Slashdot needs Geekcode | Can anyone recommend any good SCIFI? My tastes: Foundation, Startide Rising, CITY, Ringworld,
I understand your point, it may be true of certain things.
I found the cheapest laptop I could find at the time. In the past all my computer have been bought by untechnical people and they were cheap. I honestly think the software is more important.
I do not have a personal entertainment player, I read books.
I dislike Adobe products. I dislike Apple products. I know what they are.
I cannot drive and I use public transport. I am apathetic for motor vehicles.
I buy cheap clothes. A pair of jeans is jeans whatever way you look at it.
The way my life is arranged is that I put products into categories. Nobody can tell me what category a product is in. A cheap plasticy pen is NOT a fountain pen. An optical mouse is NOT a trackball.
Honestly it's the only differentiation you need. It means you can stop comparing different brands products and learn about the categories that solve your problem.
I use an old fashioned phone with buttons not a modern phone with a touchscreen. I still maintain I am immune.
If you understand what a product IS based on what it IS and HOW it does it, then you only need to see businesses as 'providers' for a category of product. I couldn't care less what brand my fountan pen is.
Most people are hypnotized by branding.
Slashdot needs Geekcode | Can anyone recommend any good SCIFI? My tastes: Foundation, Startide Rising, CITY, Ringworld,
If you look at other countries, you will see that they got their food pyramids at around the same time. Were they influence by Monsanto, too? All of them?
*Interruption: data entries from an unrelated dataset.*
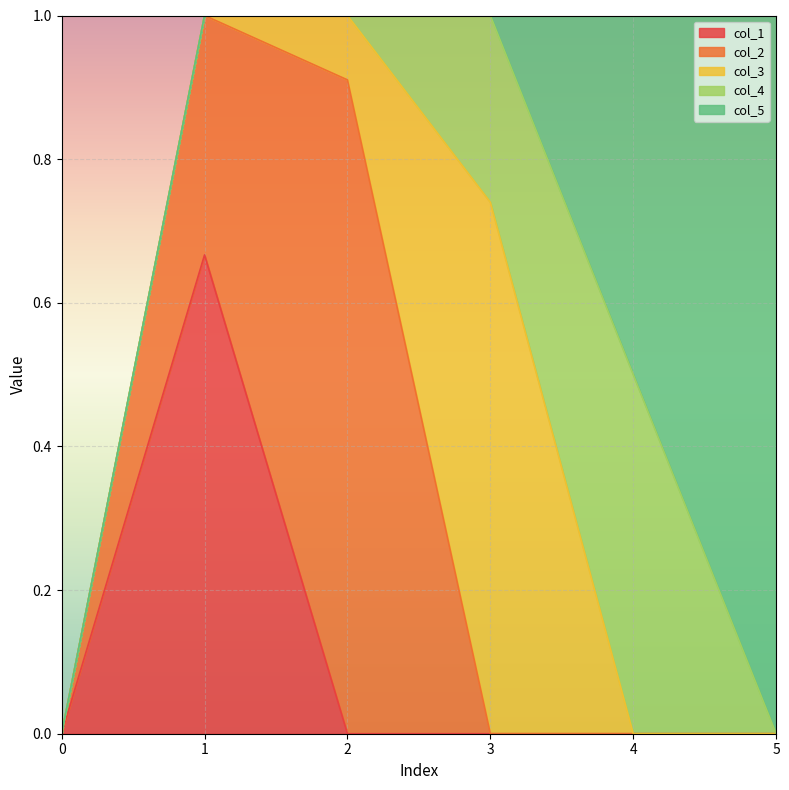

Reading left to right, what are all the values shown in this chart?

col_1: 0.0	0.7	0.0	0.0	0.0	0.0
col_2: 0.0	0.3	0.9	0.0	0.0	0.0
col_3: 0.0	0.0	0.1	0.7	0.0	0.0
col_4: 0.0	0.0	0.0	0.3	0.5	0.0
col_5: 0.0	0.0	0.0	0.0	0.5	1.0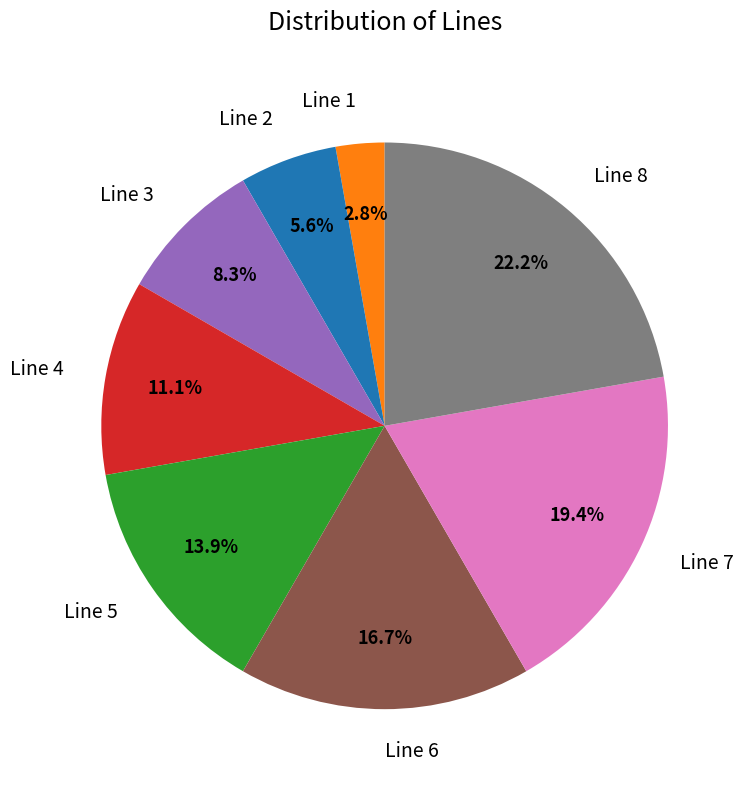

Is it true that Line 5 is 3% of the pie?

False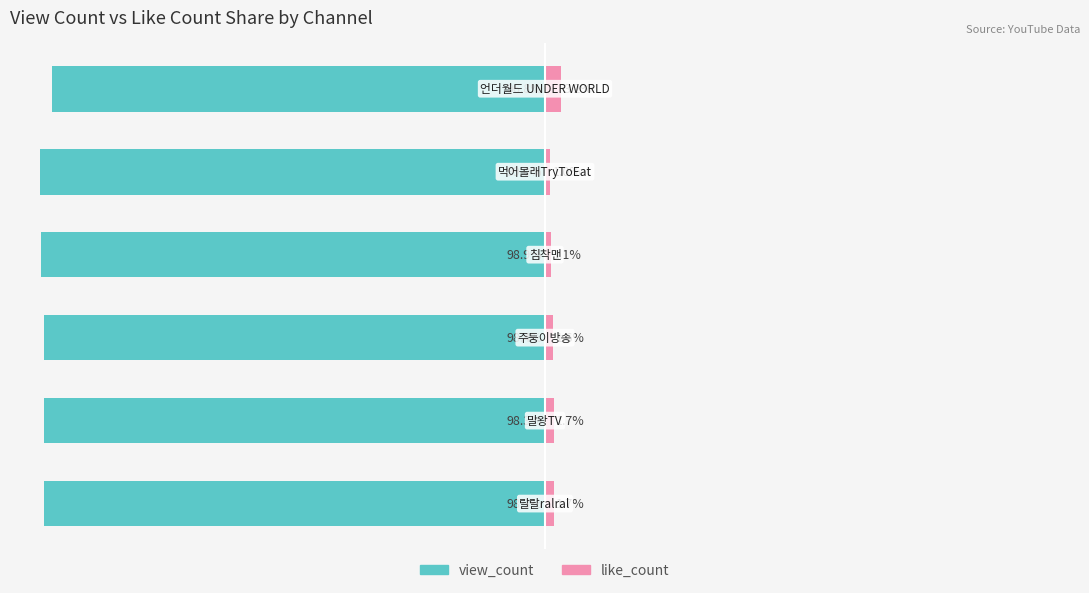

What is the sum of all view_count values?

-589.7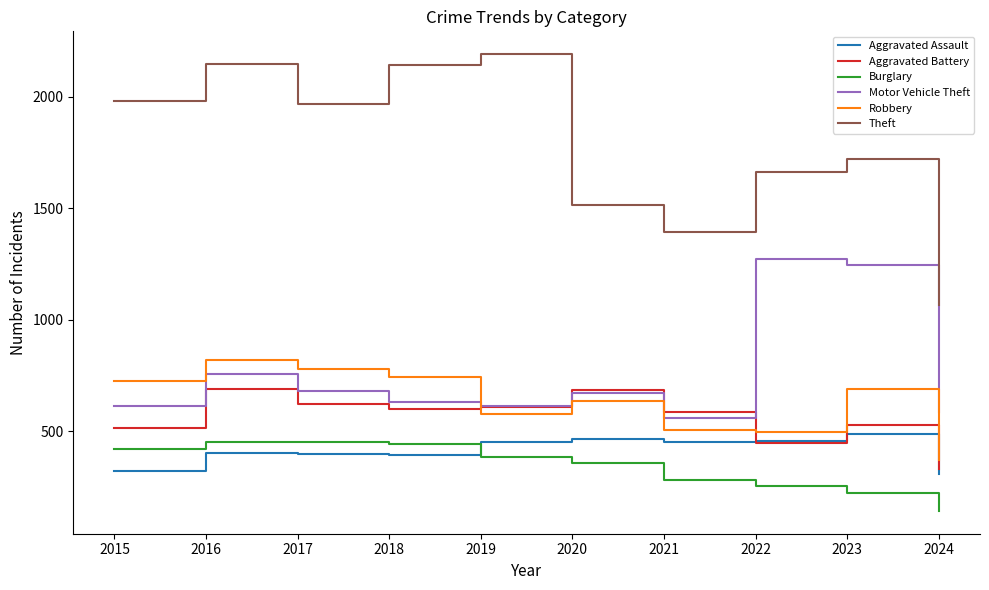

Where does the Motor Vehicle Theft series first go above 673?

2016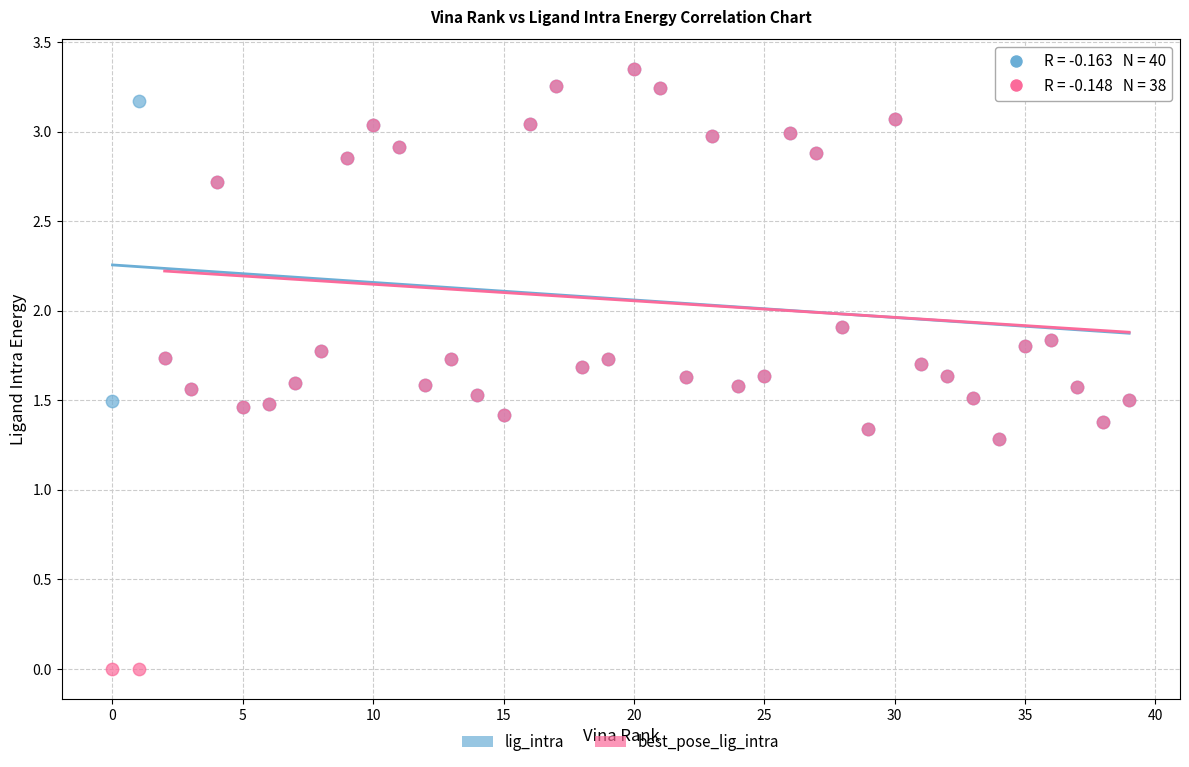

Which series reaches the minimum Y coordinate?

best_pose_lig_intra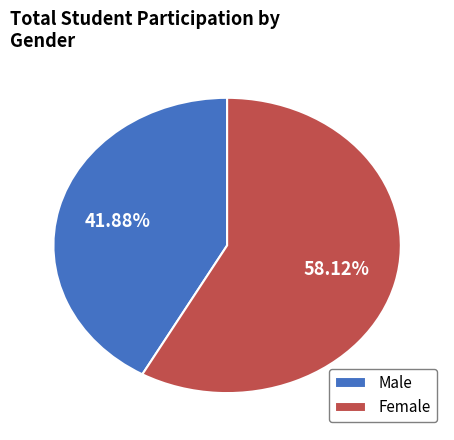

Which category accounts for the majority?

Female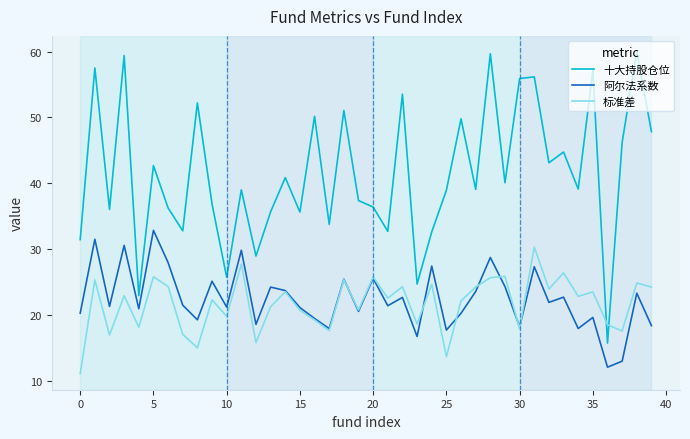

What is the difference between the maximum and second lowest values in the 十大持股仓位 series?

37.0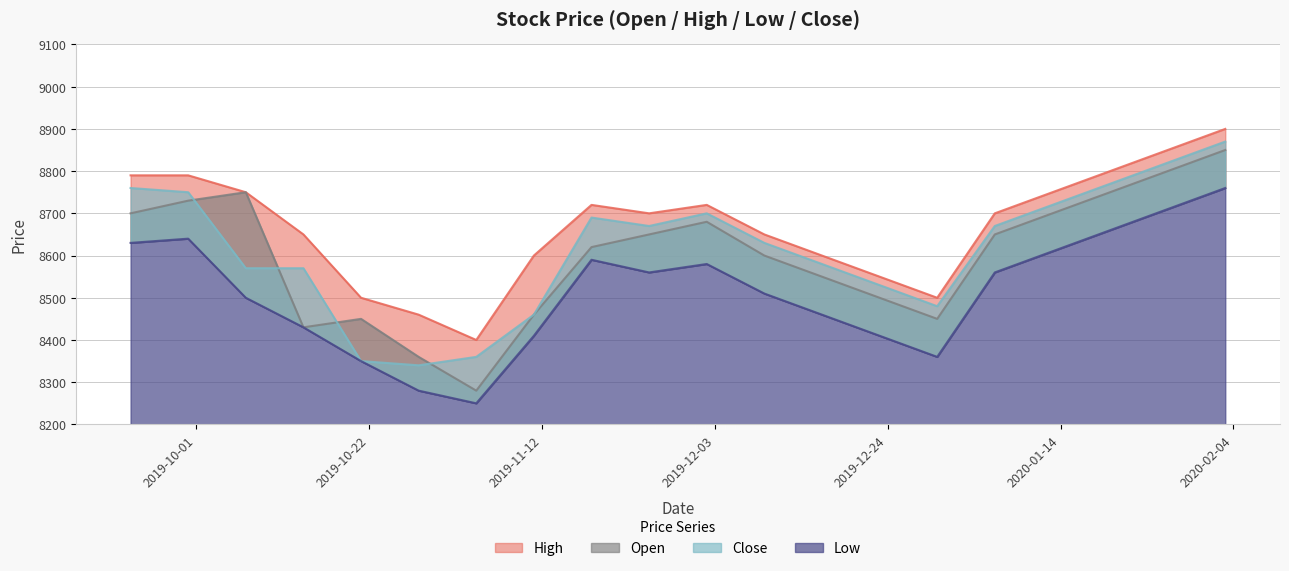

What is the spread (max minus min) of values at 2019-09-30?

150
Which is different from fat how, exactly? The claim that excessive consumption of fat does not cause heart disease and obesity is a rather modern one. And it's a wrong one. And it's a product of the immensely profitable health fad industry.
Regarding labeling, that's a case of regulatory capture. Blaming that on the evil of government scientists is a bit far fetched.
xkcd is not in the sudoers file. This incident will be reported.
No, there is no reason to stop eating fruit. If you'd watched the linked video on sugar, you would know that it's only when the liver is overwhelmed with fructose that it freaks out and follows the pathway to convert the fructose into a harmful substance. In small, slowly absorbed doses, fructose is converted to glycogen in the liver where it's used for fuel. Eating 2 or 3 apples, not a worry. Drinking a few cans of pop, and that's an equivalent fructose dose of 20 or 30 apples, and all that fructose is going to hit the liver faster than it would take to digest even half of a whole apple.